= SELECTION =
# biking college?



## Torch_racing (Mar 16, 2010)

does anybody know the the best college for a mountain biker to go to? like a college close to great trails or something? thanks in advance


----------



## jmmUT (Sep 15, 2008)

I'm biased b/c I went to these places but would suggest Fort Lewis College in Durango, CO. It also has always had a kick a$$ cycling team- one of the best if not the best. And Northern Arizona University in Flagstaff, AZ. Both towns have awesome trails right out your front door.


----------



## Crosstown Stew (Aug 16, 2008)

App State in boone, nc? Alotta good trails around there I guess and far enough south you could ride year round. The ladies aren't too bad either


----------



## tednugent (Apr 16, 2009)

Torch_racing said:


> does anybody know the the best college for a mountain biker to go to? like a college close to great trails or something? thanks in advance


Wouldn't the reputation of a college's major be more important?


----------



## saxen (Jun 15, 2009)

cu at boulder- csu foco, mesa, durango- pretty much everywhere in colorado!


----------



## jmmUT (Sep 15, 2008)

tednugent said:


> Wouldn't the reputation of a college's major be more important?


You are correct which is why the choice should be Penn State-

biggest party school in the US!


----------



## tednugent (Apr 16, 2009)

jmmorath said:


> You are correct which is why the choice should be Penn State-
> 
> biggest party school in the US!


I was really close to going to Penn State, State College....

then I was foolish, and decided Drexel's Co-op program was more valuable


----------



## Torch_racing (Mar 16, 2010)

lately montana state has really been pushing for me but when you look at their site it's not very infomative on biking conditions and stuff


----------



## Sarguy (Sep 25, 2010)

UVa has some good trails nearby. But first you have to get accepted


----------



## missoularider (Sep 18, 2005)

Torch_racing said:


> lately montana state has really been pushing for me but when you look at their site it's not very infomative on biking conditions and stuff


I went to University of Montana about two hours away in Missoula. Bozeman has a pretty amazing MTB scene. Single track out your door and Big Sky mountain is about an hour away for lift access riding and great skiing in the winter.


----------



## roxnroots (Aug 12, 2010)

If you've got lots of money/decent grades and want to be within two hours of NY and Philly, look at Lehigh University in Bethlehem, PA. Tons of technical rockgarden-filled PA singletrack a few minutes ride from your dorm room. The whole university is literally built on the side of a mountain. Good business/engineering programs - large Greek system.

= STORED DATA =
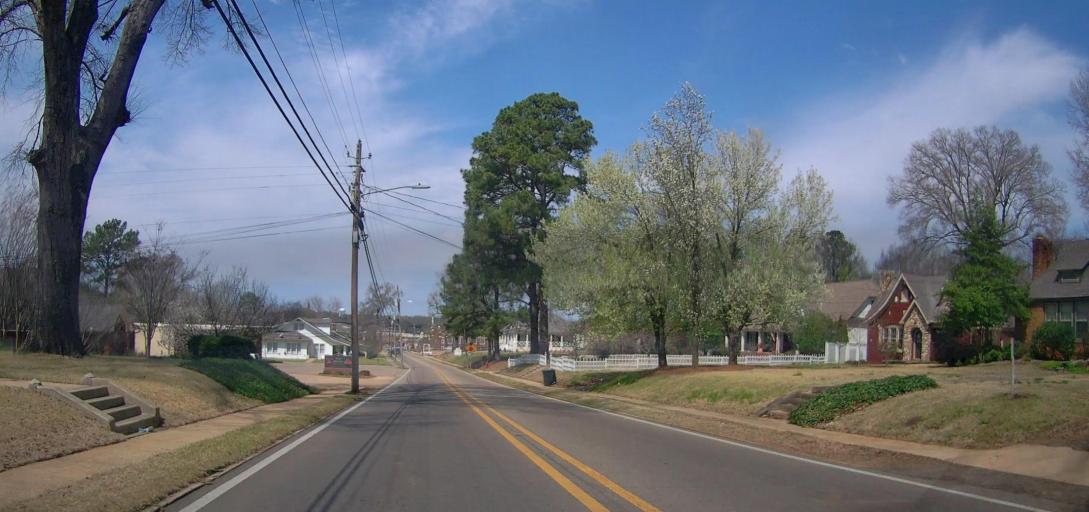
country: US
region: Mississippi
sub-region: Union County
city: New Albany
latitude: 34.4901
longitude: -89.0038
--
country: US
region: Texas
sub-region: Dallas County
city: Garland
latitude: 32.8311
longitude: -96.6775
---
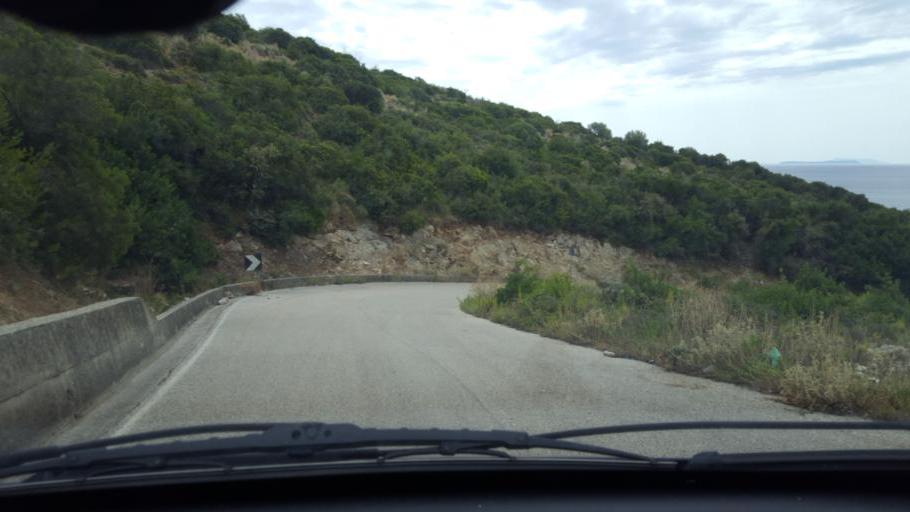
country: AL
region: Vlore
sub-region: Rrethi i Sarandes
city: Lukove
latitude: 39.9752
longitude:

= WHAT YOU NEED TO DO =
1. In the thread on colleges for mountain bikers, how far from Bozeman is Big Sky mountain said to be?
2. Duplicate the part of the thread on colleges for mountain bikers that opens with the words containing "I went to University" and closes with "large Greek system.".
3. Go on with the thread on colleges for mountain bikers from the point where it stops.
The material after the thread on colleges for mountain bikers stands apart from that thread.

= THE REPLIES =
1. About an hour away.

2.
I went to University of Montana about two hours away in Missoula. Bozeman has a pretty amazing MTB scene. Single track out your door and Big Sky mountain is about an hour away for lift access riding and great skiing in the winter.


----------



## roxnroots (Aug 12, 2010)

If you've got lots of money/decent grades and want to be within two hours of NY and Philly, look at Lehigh University in Bethlehem, PA. Tons of technical rockgarden-filled PA singletrack a few minutes ride from your dorm room. The whole university is literally built on the side of a mountain. Good business/engineering programs - large Greek system.

3.
----------



## newnan3 (Sep 30, 2010)

Go to Arizona State, ride South Mountain every weekend and occasionally go to Sedona.


----------



## tednugent (Apr 16, 2009)

roxnroots said:


> If you've got lots of money/decent grades and want to be within two hours of NY and Philly, look at Lehigh University in Bethlehem, PA. Tons of technical rockgarden-filled PA singletrack a few minutes ride from your dorm room. The whole university is literally built on the side of a mountain. Good business/engineering programs - large Greek system.


I heard Lafayette is better...... just poking at the rivalry


----------



## sgltrak (Feb 19, 2005)

Colorado State University
Great biking rideable from campus and one of the top Bike Friendly Universities in the nation.
http://www.bikeleague.org/programs/bicyclefriendlyamerica/pdfs/bfu master award list.pdf


----------



## k2rider1964 (Apr 29, 2010)

jmmorath hit the nail on the head.....Durango is the original Mecca of mtn biking. Besides, Ned Overend, John Tomac and many other icons, it's home to Ft Lewis College. Northern Ariz is great too and probably has a winter advantage over Durango due to less snow that piles up.


----------



## thebikersam (Jan 13, 2011)

I would say New York University


----------



## ratmonkey (Feb 10, 2011)

I vote psu as well. Great trails, some of the best early mtb innovators came from happy valley, school cycling team, very competitive education, excellent party and music scene.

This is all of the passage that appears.